Technology for Improvement of Indoor Air Quality: Removal of Allethrin, by local House Plant Polyscia fructicosa (L.) Harms*Corresponding Author: Seemaa Ghate, 14/A, Chinmay, First Floor, Manmohan Society, Lane 2, Karvenagar, Pune-411 052, MS, India, Email: [email protected]
Received Date: Apr 28, 2020 / Accepted Date: May 13, 2020 / Published Date: May 20, 2020
Citation: Ghate S (2020) Technology for Improvement of Indoor Air Quality: Removal of Allethrin, by local House Plant Polyscia fructicosa (L.) Harms.
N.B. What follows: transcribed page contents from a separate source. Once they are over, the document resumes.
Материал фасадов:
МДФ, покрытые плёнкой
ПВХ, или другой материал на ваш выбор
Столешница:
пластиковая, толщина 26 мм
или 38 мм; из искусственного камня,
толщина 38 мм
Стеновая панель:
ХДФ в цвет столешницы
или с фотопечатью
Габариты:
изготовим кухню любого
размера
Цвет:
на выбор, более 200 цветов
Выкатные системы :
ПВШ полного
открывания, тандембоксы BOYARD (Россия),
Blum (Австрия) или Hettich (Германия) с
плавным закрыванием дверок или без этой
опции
J Bioremediat Biodegrad 11: 468.
Copyright: © 2020 Ghate S. This is an open-access article distributed under the terms of the Creative Commons Attribution License, which permits unrestricted use, distribution, and reproduction in any medium, provided the original author and source are credited.
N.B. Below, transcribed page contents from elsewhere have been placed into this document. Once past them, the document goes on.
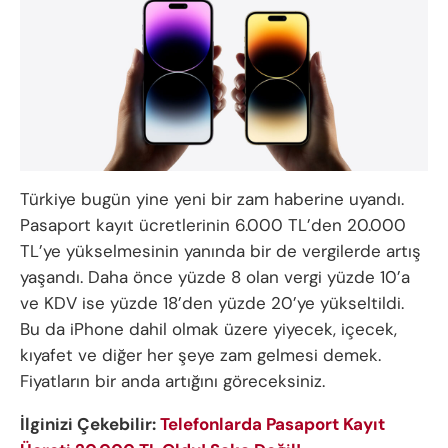
Türkiye bugün yine yeni bir zam haberine uyandı.
Pasaport kayıt ücretlerinin 6.000 TL’den 20.000
TL’ye yükselmesinin yanında bir de vergilerde artış
yaşandı. Daha önce yüzde 8 olan vergi yüzde 10’a
ve KDV ise yüzde 18’den yüzde 20’ye yükseltildi.
Bu da iPhone dahil olmak üzere yiyecek, içecek,
kıyafet ve diğer her şeye zam gelmesi demek.
Fiyatların bir anda artığını göreceksiniz.
İlginizi Çekebilir:
Telefonlarda Pasaport Kayıt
Technology for improvement of indoor air quality by removal of allethrin, a poisonous pesticide using Polyscia fructicosa,a local house plant effectively, is researched upon in this study. Allethrin is released from burning of mosquito coil as harmful toxic fumes. Mostly Indoor Air quality (IAQ) suffers, due to lack of ventilation. Well grown Polyscia fructicosa plants were established in potting media having composition ofvermicompost, enricher, consortium of Sphingomonas and activated charcoal for enhancing phytoremediation. After favourable growth of plants & bacterial translocation to various plants parts like roots , stem , leaves etc plants were exposed to burning mosquito coil toxic smoke gases & were monitored for physically visible symptoms anomalies, pollution Indication Index (PII) and Gas Chromatography-Mass Spectrometry (GC-MS). All tested plants showed no physical injury symptoms, PII in most of the cases was 0. Post mosquito coil smoke exposure GCMS analysis showed high levels of allethrins, up to 3.40-13.57 μg/g. When GCMS analysis of experimental plant was done after 20 days, it was observed that levels of allethrin reduced to 0. This may suggest that allethrins are metabolized by Polyscia with the help of Sphingomonas. This evidence shows that indoor potted plants with standardized size of pot and soil mixtures can be used to mitigate indoor organic air pollution. This low-cost, portable, green technology can be successfully used in close spaces and can meet with social, economic and environmental needs.